## TEXTAUSSCHNITT:
○ ○ ○ ○ ○ ○ ○
# Probleme mit Bridge in stapelverarbeitung



## boxershorts (24. März 2007)

Hallo Zusammen

Ich habe seit neustem das Photoshp CS2. Im Photoshop 7.0 habe ich des öfteren die Stapelverarbeitung verwendet, wobei ich als Quelle stets den Bildbrowser angegeben habe.
Beim Photoshop CS2 gibt es ja den Bildbrowser nicht mehr, jedoch das Bridge Programm...jedoch ist bei mir im Stapelverarbeitungs Menü das Bridge als Quelle immer grau, egal wie ich die Bilder markiere, sei das einzeln, Ordnerweise etc...  ich bin sicher es ist nur ein kleines detail, welches ich jedoch noch nicht geschafft habe herauszufinden.
Hat jemand schon ähnliches erlebt oder kann mir vielleicht sagen was ich machen muss damit es klappt?

Danke bereits im Voraus.

Freundliche Grüsse

Edi


----------



## Maaanooo (7. Dezember 2010)

Ich habe genau das gleiche Problem und wäre an einer Antwort sehr interessiert.


----------



## Maaanooo (7. Dezember 2010)

Ich hab's rausgefunden:
Der Beitrag ist zwar schon älter.
Aber der Vollständigkeit halber:

*Aktion in Photoshop erstellen
*Bridge öffnen 
*Auswahl aller zu verarbeitenden Daten (Durch Filter oder Suchen)
*<Werkzeuge>-<Photoshop>-<Stapelverarbeitung> ausführen 
und die Quelle wird automatisch Bridge.


----------
○ ○ ○ ○ ○ ○ ○
## GESTELLTE AUFGABE 1:
Welches Programm gibt es laut dem Textausschnitt in Photoshop CS2 anstelle des Bildbrowsers?
○ ○ ○ ○ ○ ○ ○
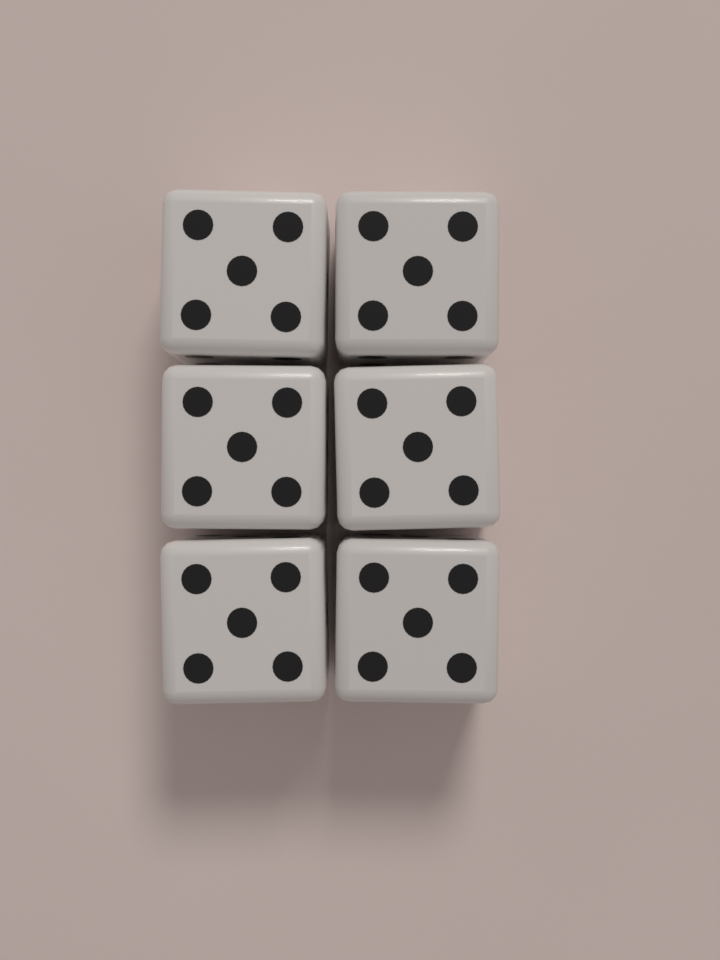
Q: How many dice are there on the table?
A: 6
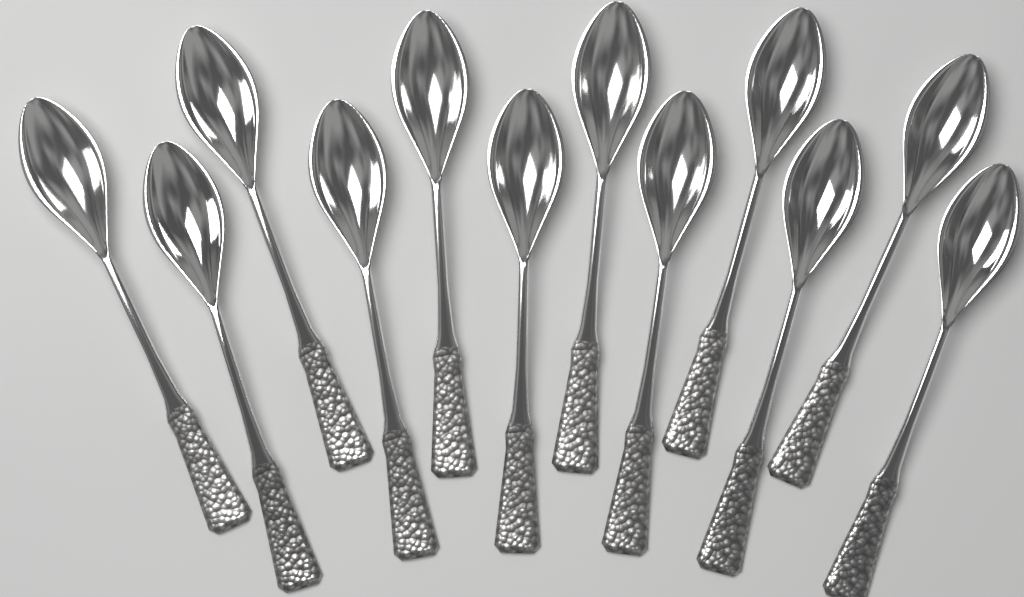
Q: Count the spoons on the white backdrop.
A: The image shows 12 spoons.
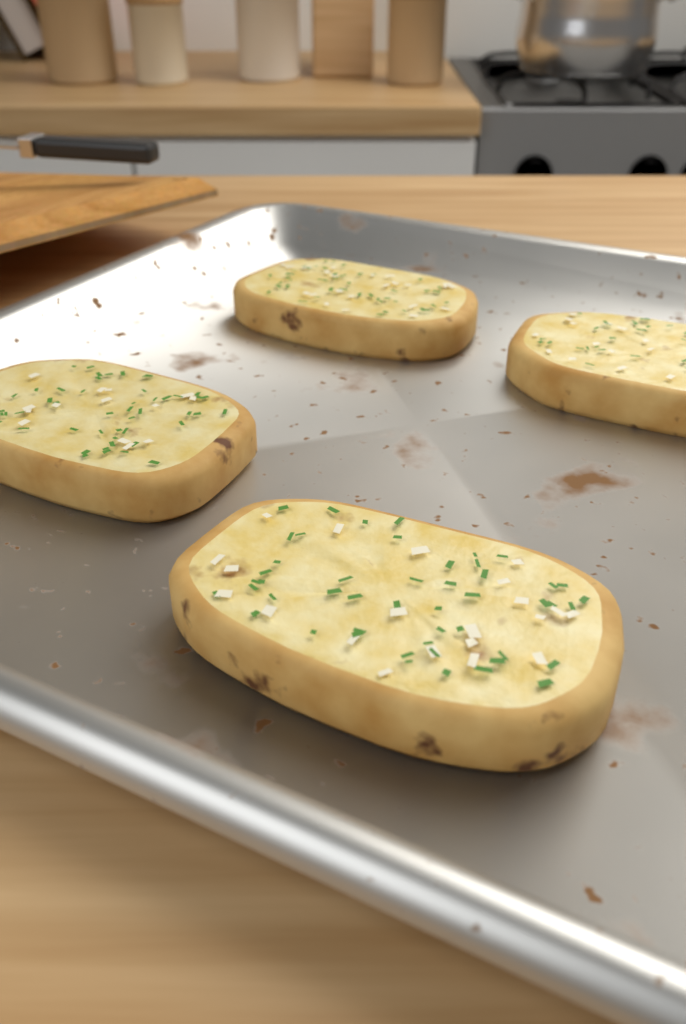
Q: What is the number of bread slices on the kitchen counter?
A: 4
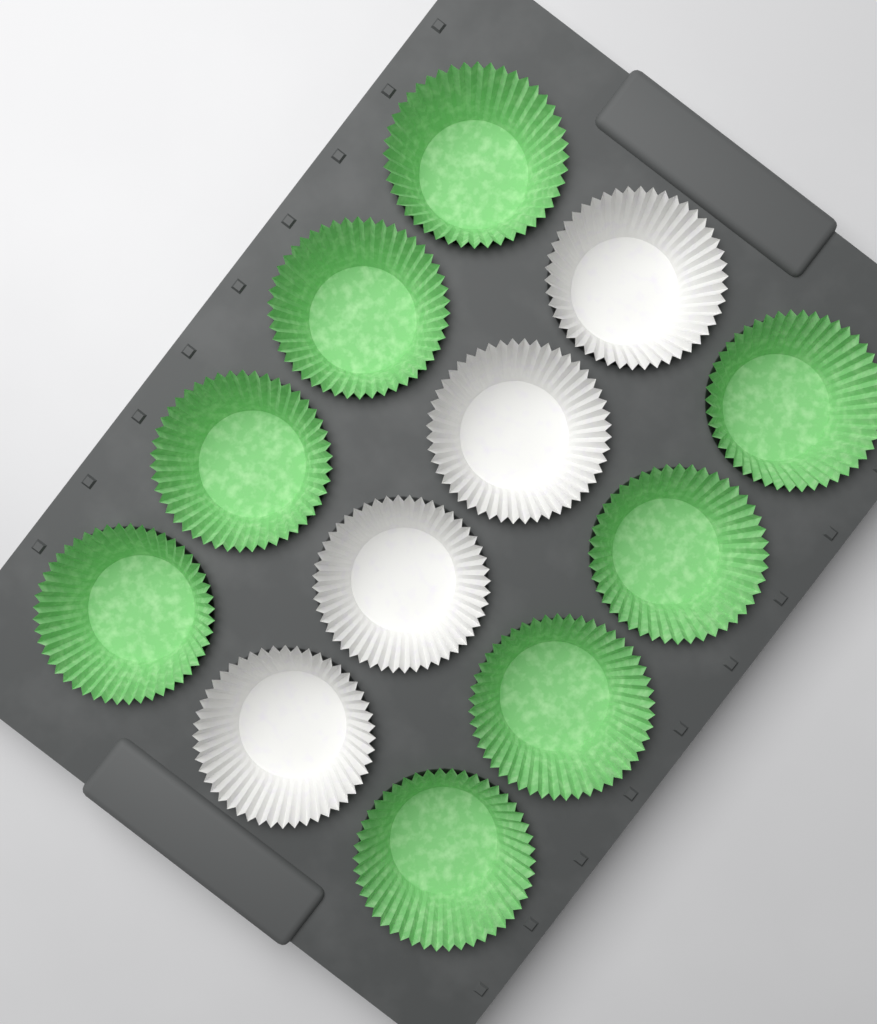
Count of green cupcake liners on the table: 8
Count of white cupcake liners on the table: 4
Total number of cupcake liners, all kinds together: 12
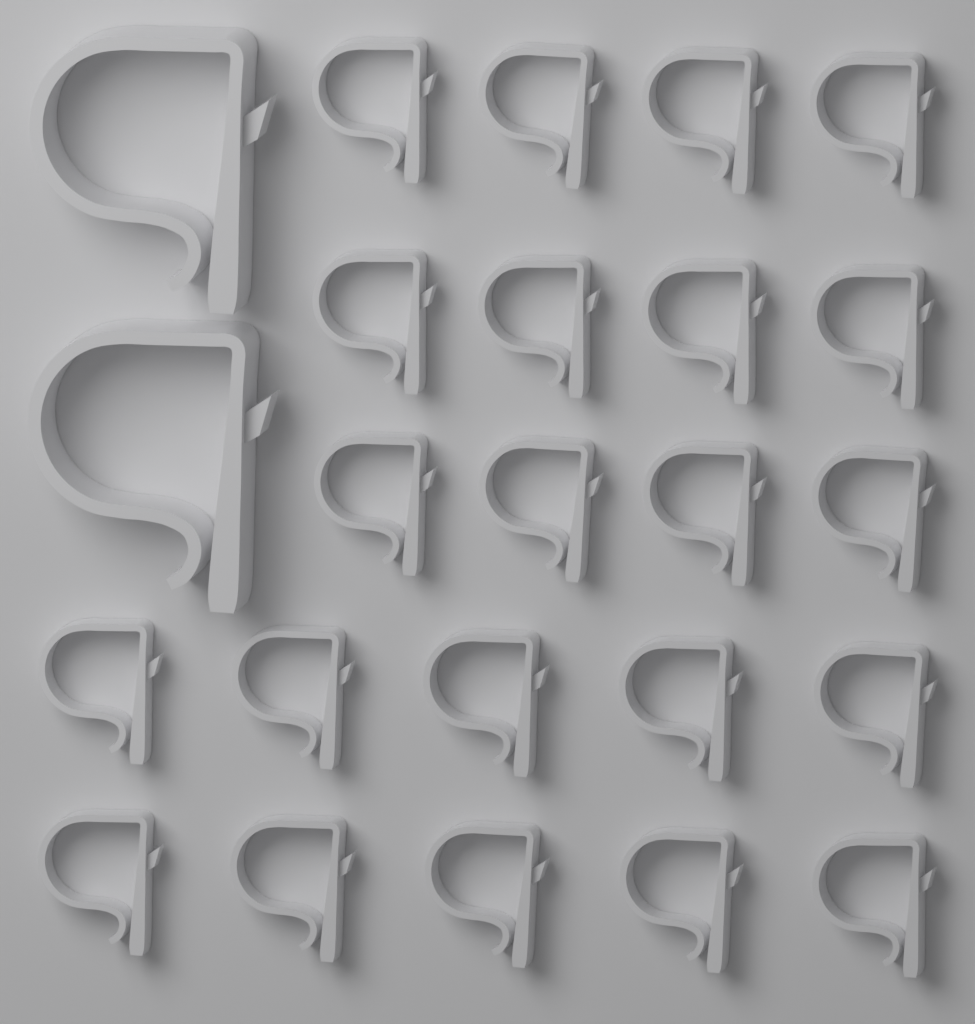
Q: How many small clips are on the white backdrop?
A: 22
○ ○ ○ ○ ○ ○ ○
## GESTELLTE AUFGABE 2:
Bring den Abschnitt der Datensätze ab der Zeile mit „Total number of“ bis zum Ende der Datensätze in eine nummerierte Liste, ohne Leerzeilen. Lass die Bilder dabei weg.

## ERGEBNIS DER AUFGABE 1:
Das Programm Bridge.

## ERGEBNIS DER AUFGABE 2:
1. Total number of cupcake liners, all kinds together: 12
2. Q: How many small clips are on the white backdrop?
3. A: 22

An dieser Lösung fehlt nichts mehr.